Pharmater and Primo Start Research Partnerships
A pair of psychedelic startups announced new research partnerships this week, part of a growing arms race to develop intellectual property in the sector.
Taking on Parkinson’s Disease
Pharmater (CSE:PHRM) has entered into an agreement with the University of Arizona to develop and commercialize ketamine for the treatment of Parkinson’s. According to the company “prior clinical reports suggest that low-dose ketamine infusions are well tolerated and can improve pain and depression, both often comorbidities in Parkinson’s disease patients.”
The company intends to develop treatment to “reduce dyskinesia associated with levodopa therapy with plans for expansion to treat depression and pain associated with Parkinson’s disease and other motor disorders that are prevalent in Multiple sclerosis, Alzheimer’s and Huntington’s disease.”
Timeline: Pharmater will seek FDA approval to start a Phase II clinical study this year.
Picking The Right Shrooms
Primo Nutraceutical (CSE:PRMO) will be working with MedCan Biotech “an all-natural solution research and development company.” MedCan will conduct a genetic and chemical analysis of five different types of psilocybin containing mushrooms which Primo will use in product development.
Timeline: MedCan will need to apply to Health Canada for a Section 56 exemption to the Controlled Drugs and Substances Act before they can commence their research with psilocybin.
Dennis McKenna Appointed to Another Advisory Board
Dennis McKenna, the renowned ethnopharmacologist, and respected leader in the psychedelic sector has been appointed to yet another advisory board, that of Numinus Wellness Inc (TSXV:NUMI).
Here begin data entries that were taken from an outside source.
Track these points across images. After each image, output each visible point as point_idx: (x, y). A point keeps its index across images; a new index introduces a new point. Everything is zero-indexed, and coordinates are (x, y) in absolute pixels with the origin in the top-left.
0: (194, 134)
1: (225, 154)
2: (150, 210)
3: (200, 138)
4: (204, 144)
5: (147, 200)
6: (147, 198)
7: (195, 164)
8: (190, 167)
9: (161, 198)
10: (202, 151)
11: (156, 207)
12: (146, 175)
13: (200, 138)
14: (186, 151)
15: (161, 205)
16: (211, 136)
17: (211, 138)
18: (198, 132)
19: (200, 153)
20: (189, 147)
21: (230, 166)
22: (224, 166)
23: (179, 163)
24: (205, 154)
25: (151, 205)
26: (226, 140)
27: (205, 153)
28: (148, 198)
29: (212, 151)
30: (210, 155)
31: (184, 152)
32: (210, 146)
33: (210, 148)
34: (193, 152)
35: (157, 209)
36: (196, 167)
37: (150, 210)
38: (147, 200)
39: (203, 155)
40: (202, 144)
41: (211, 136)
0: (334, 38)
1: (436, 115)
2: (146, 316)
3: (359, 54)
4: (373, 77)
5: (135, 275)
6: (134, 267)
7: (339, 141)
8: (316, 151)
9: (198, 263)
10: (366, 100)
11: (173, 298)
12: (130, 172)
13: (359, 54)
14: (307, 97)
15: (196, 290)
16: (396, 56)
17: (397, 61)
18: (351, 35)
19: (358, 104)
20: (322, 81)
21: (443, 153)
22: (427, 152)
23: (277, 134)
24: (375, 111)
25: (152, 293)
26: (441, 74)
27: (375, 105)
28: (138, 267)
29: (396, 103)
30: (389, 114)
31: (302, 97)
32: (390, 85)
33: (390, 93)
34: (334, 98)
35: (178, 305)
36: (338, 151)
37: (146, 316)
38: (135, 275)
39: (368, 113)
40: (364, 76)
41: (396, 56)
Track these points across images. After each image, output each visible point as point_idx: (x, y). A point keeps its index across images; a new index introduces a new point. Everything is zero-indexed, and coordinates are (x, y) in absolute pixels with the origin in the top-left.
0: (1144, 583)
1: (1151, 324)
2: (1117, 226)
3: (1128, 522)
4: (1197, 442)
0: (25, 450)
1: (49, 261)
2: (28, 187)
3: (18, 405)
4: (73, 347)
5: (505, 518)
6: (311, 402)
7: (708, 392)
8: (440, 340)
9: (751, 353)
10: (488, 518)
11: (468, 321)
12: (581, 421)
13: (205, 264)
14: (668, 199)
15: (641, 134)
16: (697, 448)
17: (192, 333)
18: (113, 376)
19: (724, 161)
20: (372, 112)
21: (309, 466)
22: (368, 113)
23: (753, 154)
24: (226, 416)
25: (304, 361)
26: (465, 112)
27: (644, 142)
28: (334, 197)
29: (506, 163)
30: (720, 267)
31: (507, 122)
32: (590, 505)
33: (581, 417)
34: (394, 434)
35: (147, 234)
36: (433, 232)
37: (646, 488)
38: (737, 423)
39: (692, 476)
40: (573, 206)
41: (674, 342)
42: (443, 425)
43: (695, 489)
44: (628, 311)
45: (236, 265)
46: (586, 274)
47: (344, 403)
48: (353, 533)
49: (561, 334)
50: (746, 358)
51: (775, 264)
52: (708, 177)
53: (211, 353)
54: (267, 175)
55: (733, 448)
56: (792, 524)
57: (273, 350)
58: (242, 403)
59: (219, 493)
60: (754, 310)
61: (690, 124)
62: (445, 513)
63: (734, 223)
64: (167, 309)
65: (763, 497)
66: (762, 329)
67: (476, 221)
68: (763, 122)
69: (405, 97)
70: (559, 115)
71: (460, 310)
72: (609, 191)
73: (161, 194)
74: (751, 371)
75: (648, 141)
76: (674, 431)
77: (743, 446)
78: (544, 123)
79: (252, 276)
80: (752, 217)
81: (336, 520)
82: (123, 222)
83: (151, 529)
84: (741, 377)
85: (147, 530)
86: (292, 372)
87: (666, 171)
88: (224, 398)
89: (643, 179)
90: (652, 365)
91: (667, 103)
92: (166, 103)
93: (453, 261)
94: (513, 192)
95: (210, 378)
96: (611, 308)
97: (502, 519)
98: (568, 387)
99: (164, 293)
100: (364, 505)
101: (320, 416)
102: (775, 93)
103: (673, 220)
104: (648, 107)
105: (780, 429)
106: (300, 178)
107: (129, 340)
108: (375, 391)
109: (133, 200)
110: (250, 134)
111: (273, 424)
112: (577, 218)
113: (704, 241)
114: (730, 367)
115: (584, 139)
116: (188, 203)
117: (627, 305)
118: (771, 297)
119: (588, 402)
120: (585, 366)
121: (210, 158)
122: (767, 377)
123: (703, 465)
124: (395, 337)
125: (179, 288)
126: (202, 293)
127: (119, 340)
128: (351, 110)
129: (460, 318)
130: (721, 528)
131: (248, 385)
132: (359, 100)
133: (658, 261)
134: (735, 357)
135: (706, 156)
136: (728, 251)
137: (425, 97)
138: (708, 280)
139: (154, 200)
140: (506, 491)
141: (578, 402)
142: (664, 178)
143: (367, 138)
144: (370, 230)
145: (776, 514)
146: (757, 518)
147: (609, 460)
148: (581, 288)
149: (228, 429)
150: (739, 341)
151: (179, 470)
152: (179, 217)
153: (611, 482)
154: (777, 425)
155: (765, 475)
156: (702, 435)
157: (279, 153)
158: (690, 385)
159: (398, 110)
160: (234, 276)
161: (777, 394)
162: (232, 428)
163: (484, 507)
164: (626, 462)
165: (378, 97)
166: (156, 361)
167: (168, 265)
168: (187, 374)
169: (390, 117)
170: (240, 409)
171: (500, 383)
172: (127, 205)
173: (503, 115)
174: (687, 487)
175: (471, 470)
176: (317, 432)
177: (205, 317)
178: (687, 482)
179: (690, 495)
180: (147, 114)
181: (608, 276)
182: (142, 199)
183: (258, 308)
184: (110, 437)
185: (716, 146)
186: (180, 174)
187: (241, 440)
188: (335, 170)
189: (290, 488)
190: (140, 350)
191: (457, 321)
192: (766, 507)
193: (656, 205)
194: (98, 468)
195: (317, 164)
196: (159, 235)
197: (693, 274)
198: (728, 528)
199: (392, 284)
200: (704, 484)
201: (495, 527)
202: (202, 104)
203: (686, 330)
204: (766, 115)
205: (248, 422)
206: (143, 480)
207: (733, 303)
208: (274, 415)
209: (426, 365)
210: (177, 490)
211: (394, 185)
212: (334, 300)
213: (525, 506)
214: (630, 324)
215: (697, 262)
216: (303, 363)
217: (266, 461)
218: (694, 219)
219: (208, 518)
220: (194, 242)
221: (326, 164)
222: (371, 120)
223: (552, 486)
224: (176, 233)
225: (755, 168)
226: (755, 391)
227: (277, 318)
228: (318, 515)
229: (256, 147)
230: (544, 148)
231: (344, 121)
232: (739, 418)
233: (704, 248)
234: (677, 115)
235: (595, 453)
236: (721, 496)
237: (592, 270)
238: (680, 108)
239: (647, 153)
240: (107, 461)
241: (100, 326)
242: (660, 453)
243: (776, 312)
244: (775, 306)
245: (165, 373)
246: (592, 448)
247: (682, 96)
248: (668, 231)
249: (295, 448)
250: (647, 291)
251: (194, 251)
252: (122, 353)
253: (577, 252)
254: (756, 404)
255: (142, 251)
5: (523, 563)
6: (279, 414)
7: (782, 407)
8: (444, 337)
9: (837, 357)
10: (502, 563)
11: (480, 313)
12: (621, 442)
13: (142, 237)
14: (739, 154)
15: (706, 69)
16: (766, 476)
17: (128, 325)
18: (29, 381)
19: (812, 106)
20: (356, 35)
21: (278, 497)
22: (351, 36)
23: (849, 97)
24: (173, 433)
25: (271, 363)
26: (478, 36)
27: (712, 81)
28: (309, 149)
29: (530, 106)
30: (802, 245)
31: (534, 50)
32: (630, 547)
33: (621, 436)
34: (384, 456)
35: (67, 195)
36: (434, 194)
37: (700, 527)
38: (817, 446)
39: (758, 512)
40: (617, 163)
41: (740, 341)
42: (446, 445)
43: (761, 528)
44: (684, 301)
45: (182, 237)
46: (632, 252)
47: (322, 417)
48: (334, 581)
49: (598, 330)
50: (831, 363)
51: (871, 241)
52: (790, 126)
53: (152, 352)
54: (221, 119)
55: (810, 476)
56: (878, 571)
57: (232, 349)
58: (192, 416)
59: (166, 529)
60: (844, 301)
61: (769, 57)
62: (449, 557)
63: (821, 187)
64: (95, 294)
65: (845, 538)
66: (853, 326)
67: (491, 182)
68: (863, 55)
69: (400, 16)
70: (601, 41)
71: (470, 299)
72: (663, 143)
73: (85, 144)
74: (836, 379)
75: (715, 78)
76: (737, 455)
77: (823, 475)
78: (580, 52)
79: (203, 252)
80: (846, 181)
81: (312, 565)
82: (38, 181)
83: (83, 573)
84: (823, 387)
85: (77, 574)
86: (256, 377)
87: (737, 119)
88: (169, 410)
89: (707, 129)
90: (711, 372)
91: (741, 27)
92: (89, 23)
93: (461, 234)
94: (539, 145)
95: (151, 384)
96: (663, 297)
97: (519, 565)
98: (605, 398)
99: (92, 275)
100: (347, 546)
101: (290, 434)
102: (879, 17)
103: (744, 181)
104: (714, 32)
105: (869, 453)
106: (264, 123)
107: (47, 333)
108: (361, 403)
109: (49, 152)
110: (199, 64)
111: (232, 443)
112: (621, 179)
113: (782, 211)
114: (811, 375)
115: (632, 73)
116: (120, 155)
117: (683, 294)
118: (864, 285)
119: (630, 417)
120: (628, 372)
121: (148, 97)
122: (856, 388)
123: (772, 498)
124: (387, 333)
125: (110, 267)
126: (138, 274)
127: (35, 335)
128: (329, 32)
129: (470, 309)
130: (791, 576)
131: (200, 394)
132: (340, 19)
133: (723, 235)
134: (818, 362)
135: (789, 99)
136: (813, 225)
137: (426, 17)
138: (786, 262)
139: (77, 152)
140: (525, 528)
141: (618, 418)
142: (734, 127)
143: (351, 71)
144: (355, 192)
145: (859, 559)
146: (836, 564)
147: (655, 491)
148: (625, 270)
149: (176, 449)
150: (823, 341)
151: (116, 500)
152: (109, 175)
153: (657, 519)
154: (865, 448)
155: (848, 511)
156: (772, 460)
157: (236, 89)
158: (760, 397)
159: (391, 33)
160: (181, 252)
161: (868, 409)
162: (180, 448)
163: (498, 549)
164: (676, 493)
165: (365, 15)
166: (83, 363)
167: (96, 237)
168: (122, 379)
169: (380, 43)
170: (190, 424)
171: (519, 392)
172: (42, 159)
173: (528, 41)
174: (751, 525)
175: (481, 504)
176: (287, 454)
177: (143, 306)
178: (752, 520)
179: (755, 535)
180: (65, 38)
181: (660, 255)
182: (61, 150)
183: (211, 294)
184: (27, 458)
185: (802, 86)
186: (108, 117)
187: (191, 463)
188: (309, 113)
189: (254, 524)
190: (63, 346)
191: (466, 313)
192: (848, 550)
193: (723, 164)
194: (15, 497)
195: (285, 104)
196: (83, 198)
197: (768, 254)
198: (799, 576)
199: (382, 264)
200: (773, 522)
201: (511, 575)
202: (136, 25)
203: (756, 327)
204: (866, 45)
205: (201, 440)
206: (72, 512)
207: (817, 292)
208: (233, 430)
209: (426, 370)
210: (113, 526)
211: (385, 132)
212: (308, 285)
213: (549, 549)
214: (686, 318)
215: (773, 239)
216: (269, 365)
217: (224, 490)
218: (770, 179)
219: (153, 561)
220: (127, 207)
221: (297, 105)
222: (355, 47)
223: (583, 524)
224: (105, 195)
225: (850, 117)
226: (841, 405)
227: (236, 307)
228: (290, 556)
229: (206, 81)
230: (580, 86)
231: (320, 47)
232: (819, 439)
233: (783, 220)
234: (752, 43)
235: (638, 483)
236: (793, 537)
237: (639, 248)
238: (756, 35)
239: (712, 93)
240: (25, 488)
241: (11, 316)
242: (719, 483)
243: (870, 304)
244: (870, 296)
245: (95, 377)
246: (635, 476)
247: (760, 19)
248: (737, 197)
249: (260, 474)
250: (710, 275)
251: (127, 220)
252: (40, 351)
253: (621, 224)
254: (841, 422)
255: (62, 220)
McKenna is certainly a valuable asset given his breadth of knowledge and experience, but he now sits on several advisory boards of competitive corporate psychedelic firms, including at least New Wave Holdings and the Soltara Healing Centre. McKenna is also involved in several non-profits including the Heffter Institute and the McKenna Academy of Natural Philosophy.
NUMI Outlook: Dennis McKenna must be stretched quite thin these days, Numinus may be hoping the value will come from the name rather than the man.
Other appointment to Numinus’ new General Advisory Council include:
- Jamie Wheal, Founder & Executive Director, Flow Genome Project
- Ben Nemtin, Co-founder, The Buried Life
- Pamela Hadfield, Co-founder, HelloMD
- Nichol Bradford, Co-founder & Executive Director, Transformative Technology Lab and CEO, Willow Group
What Else We’re Watching
Physicians lobby government for exemption to use ‘magic mushrooms’: A group of doctors in northern Ontario are joining Therapsil’s fight to allow for psilocybin use.
Universal Ibogaine Retains Westmount Park Investments for Corporate Financial Advisory Services: The company has retained the firm for capital markets advisory services as they prepare for an RTO on the TSXV.
Are Canadians ready to accept psychedelics in palliative care? Erika Dyck, a professor and a Canada Research Chair in the history of health and social justice at the University of Saskatchewan, reviews Canada’s position with psilocybin.
What if a Pill Can Change Your Politics or Religious Beliefs? Research suggests psychedelics make people more liberals, among other influences.
How the DEA is Interfering with Religious Use of Psychedelics: This should come as no surprise.